Conclusion on Ground 1
Having considered not only the language of section 43(6)(a) but also the legal context and certain practical considerations, I have come to the conclusion that the better view is that it was not Parliament’s intention that the question of public benefit should be assessed separately for each site on which a charity carries out its charitable activity. I prefer Nuffield Health’s submissions on Ground 1 and would dismiss the appeal on this ground.
Grounds 2 and 3
If I am right on Ground 1, Grounds 2 and 3 do not arise, as Mr Ormondroyd accepted. If I am wrong on Ground 1, I agree with David Richards LJ’s analysis and conclusions on both Ground 2 and Ground 3.
Ground 4
Mr Ormondroyd submitted that Ground 4 was a freestanding ground that did not depend on Ground 1. That was not I think accepted by Mr Kolinsky, and I have doubts about it. Merton Abbey was not being used for two purposes, one functional and one not. It was being used for a single purpose, that of providing gym and other facilities to members in return for membership fees which were (according to Merton) set at a level designed to generate a surplus. That was part of the way in which Nuffield Health fulfilled its object of advancing health.
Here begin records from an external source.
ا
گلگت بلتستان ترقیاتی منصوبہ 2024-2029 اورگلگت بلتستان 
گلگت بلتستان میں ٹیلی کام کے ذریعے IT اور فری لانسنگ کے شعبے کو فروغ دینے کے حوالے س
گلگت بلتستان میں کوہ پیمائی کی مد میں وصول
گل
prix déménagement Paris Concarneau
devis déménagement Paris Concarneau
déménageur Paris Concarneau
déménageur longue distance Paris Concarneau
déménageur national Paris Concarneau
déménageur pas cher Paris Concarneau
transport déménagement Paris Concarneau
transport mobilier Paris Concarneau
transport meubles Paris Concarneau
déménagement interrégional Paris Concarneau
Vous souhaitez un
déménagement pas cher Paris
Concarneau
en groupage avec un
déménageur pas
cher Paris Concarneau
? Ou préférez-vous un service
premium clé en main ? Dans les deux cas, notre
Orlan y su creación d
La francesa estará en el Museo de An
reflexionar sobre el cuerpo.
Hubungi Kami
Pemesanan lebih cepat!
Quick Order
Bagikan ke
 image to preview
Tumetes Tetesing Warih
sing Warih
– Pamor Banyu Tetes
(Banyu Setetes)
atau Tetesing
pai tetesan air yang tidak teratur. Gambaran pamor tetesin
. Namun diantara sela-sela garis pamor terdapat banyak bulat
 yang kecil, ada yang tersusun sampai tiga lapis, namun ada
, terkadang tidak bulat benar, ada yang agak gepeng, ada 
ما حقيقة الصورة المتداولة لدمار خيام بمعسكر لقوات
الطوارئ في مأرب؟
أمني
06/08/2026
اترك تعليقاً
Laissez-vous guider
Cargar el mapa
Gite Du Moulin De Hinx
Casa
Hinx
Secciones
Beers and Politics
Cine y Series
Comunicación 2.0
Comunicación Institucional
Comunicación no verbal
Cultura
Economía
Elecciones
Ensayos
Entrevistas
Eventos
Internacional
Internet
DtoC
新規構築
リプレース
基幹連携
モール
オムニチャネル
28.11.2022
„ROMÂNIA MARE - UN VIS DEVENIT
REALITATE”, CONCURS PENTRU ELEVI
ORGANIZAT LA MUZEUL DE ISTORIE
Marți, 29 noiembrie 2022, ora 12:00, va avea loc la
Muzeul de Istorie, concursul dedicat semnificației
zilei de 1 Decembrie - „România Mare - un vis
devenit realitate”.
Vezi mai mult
In those circumstances I incline to the view that it was being “wholly” used for that purpose, and the fact, if it was a fact, that it was operated in such a way to generate a surplus, did not mean that it was being used for some other purpose. If therefore I am right on Ground 1, I do not think that Ground 4 can assist Merton. But in any event, if I am wrong on this, I
again agree with the analysis and conclusion of David Richards LJ, and for the reasons he gives do not think that Ground 4 is made out anyway.
Disposal
I would therefore dismiss the appeal, although I agree that if I am wrong on Ground 1, the appeal should be allowed on Ground 3.